Brief — Exact repetition, please: start with the line where "right shoulder: (498, 278)" appears and stop after the final line of the records.

[Pixel coordinate listings]
________________________

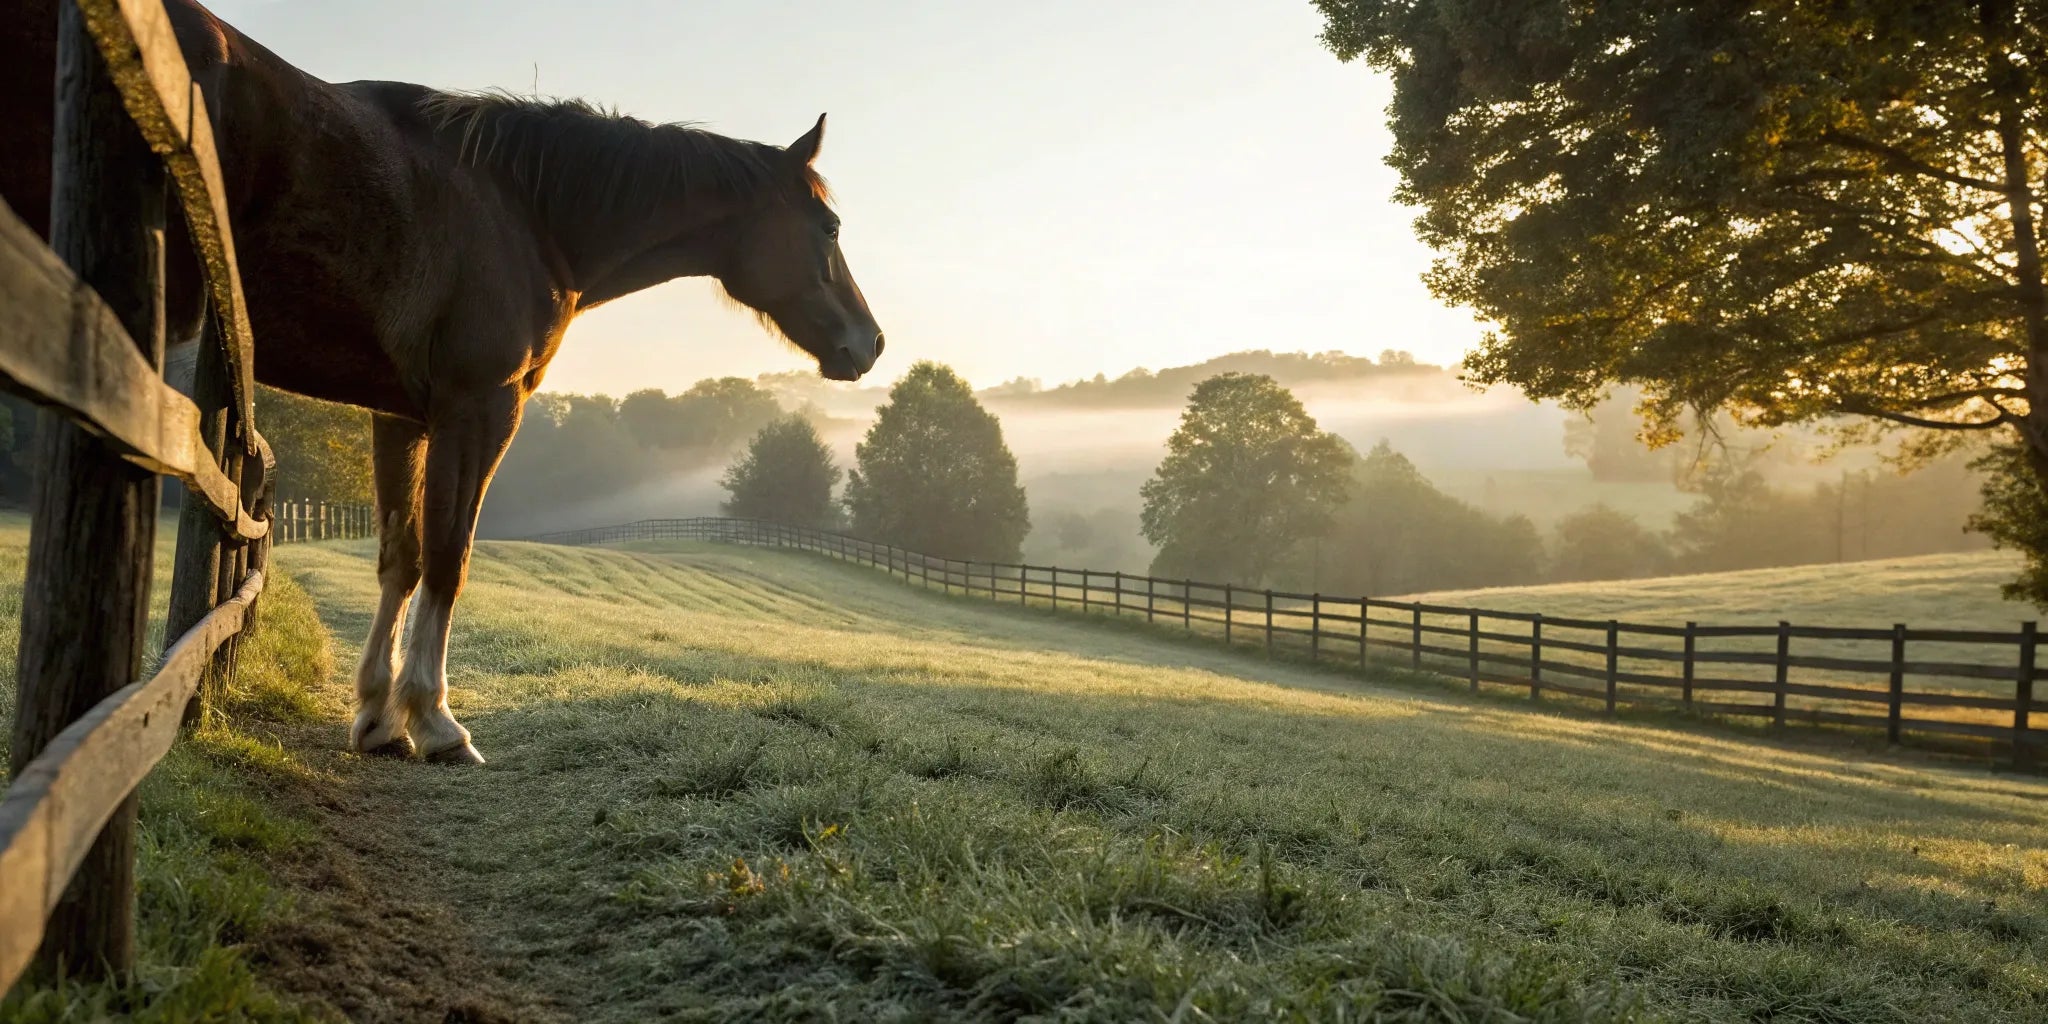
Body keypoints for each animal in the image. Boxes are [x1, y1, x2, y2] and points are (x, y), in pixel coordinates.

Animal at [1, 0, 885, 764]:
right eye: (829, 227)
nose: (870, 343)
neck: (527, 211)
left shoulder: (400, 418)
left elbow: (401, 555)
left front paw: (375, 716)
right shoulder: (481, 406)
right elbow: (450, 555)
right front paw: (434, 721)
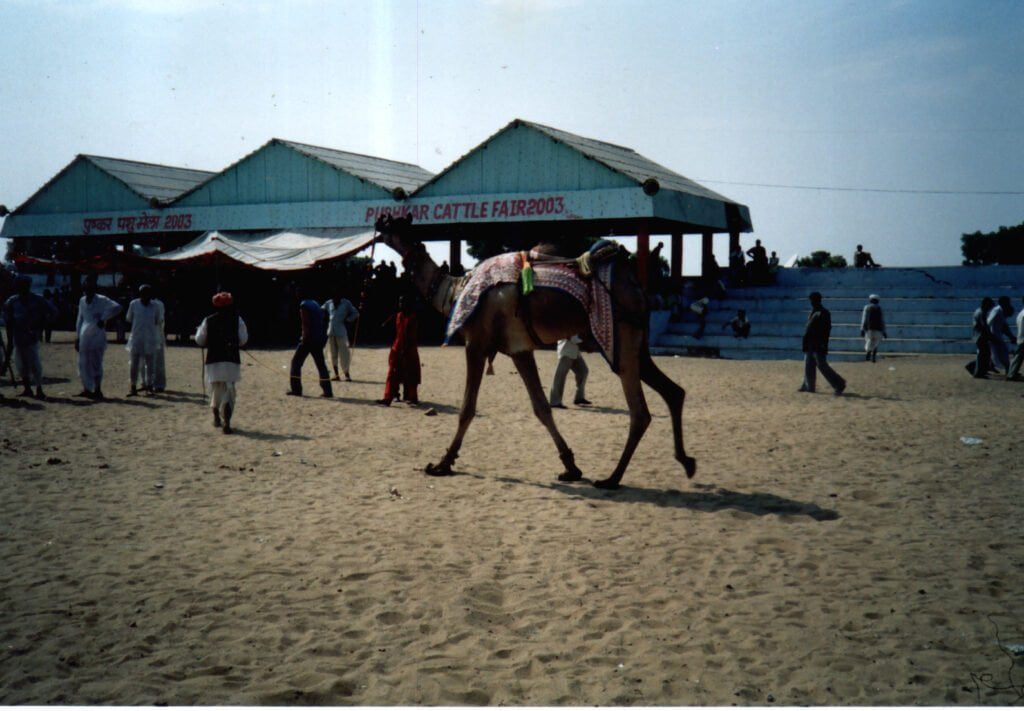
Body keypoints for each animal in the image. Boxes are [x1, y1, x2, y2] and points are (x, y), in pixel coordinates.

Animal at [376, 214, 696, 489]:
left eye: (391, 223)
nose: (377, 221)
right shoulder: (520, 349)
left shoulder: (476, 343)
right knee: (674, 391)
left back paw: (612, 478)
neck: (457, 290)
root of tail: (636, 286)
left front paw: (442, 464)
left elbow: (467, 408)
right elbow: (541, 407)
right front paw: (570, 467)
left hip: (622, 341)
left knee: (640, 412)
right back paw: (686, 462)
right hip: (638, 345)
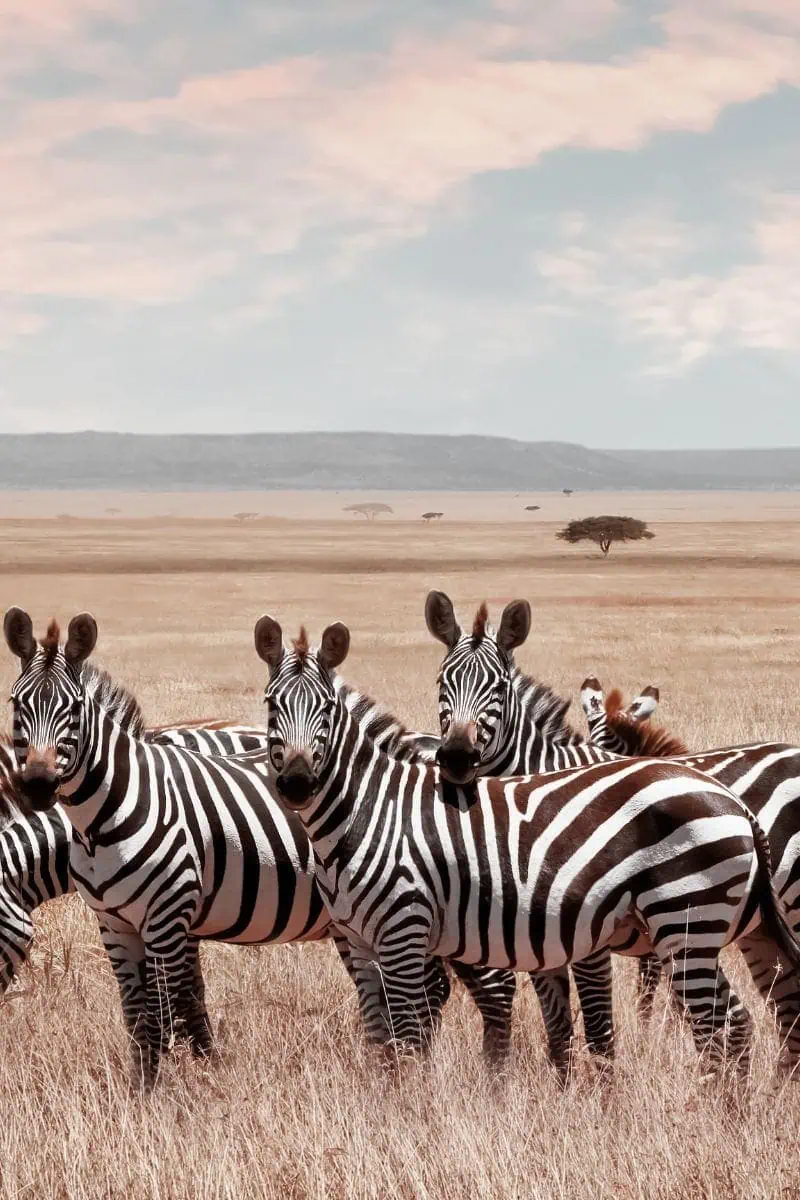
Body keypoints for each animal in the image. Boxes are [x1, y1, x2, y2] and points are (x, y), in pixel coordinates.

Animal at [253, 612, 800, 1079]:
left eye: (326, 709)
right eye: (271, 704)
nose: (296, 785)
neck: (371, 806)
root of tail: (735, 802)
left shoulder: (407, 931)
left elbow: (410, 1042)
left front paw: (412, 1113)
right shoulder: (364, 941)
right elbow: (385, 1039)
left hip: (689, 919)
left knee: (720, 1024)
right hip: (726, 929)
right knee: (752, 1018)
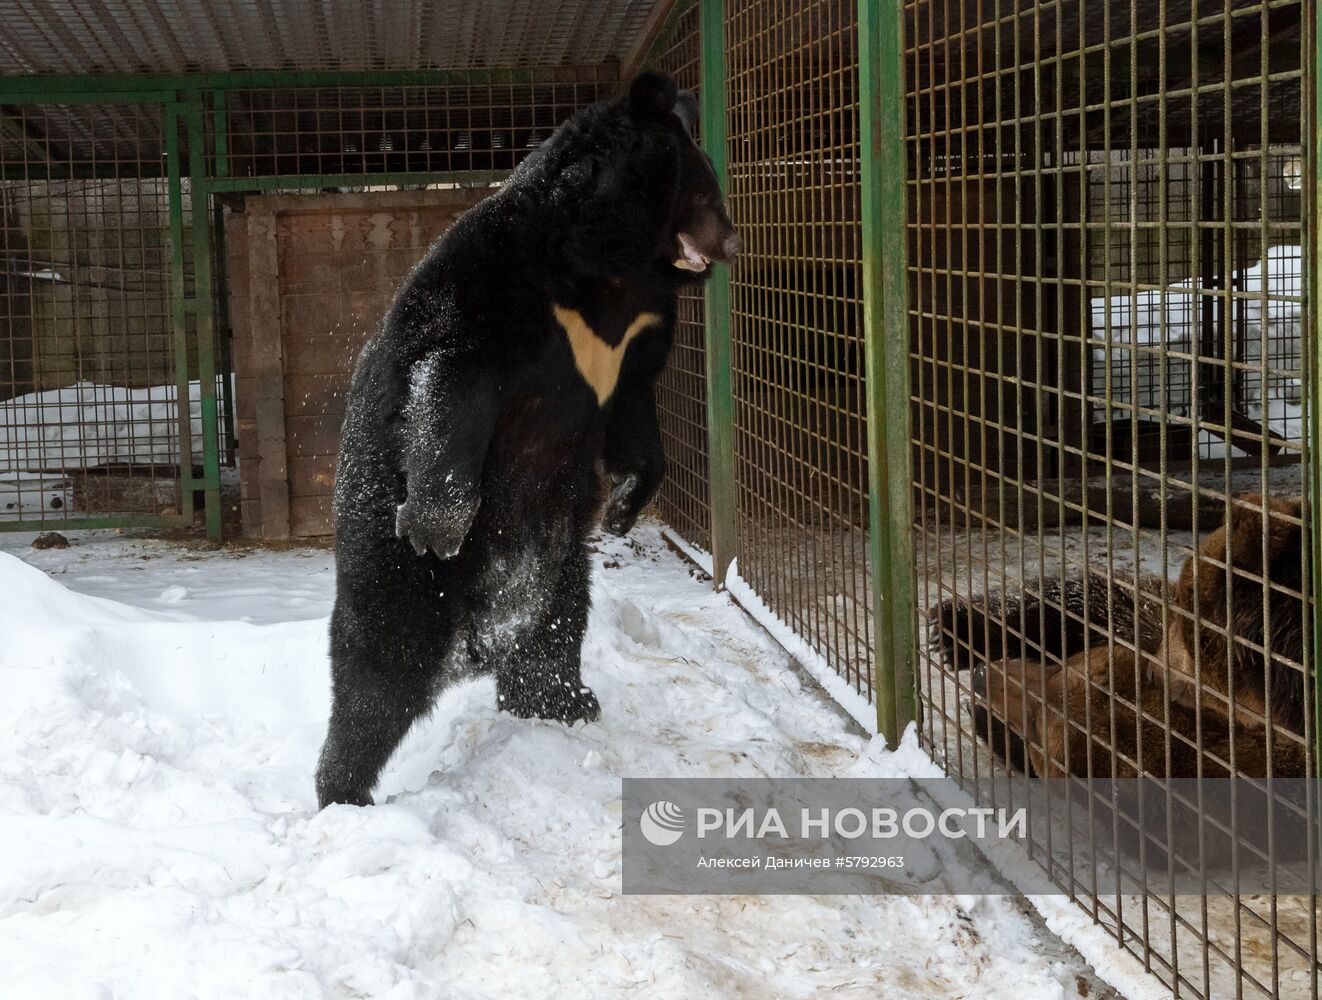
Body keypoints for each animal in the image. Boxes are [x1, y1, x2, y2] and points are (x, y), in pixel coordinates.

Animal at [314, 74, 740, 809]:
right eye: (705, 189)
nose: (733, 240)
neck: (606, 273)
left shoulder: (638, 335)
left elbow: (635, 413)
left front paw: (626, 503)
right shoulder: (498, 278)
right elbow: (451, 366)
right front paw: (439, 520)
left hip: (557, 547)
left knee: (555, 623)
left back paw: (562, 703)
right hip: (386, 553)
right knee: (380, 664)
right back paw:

________________________

Exercise output —
right shoulder: (498, 278)
right elbow: (451, 366)
right front paw: (439, 520)
left hip: (557, 547)
left knee: (555, 623)
left back paw: (562, 703)
right hip: (386, 553)
right knee: (380, 664)
right back paw:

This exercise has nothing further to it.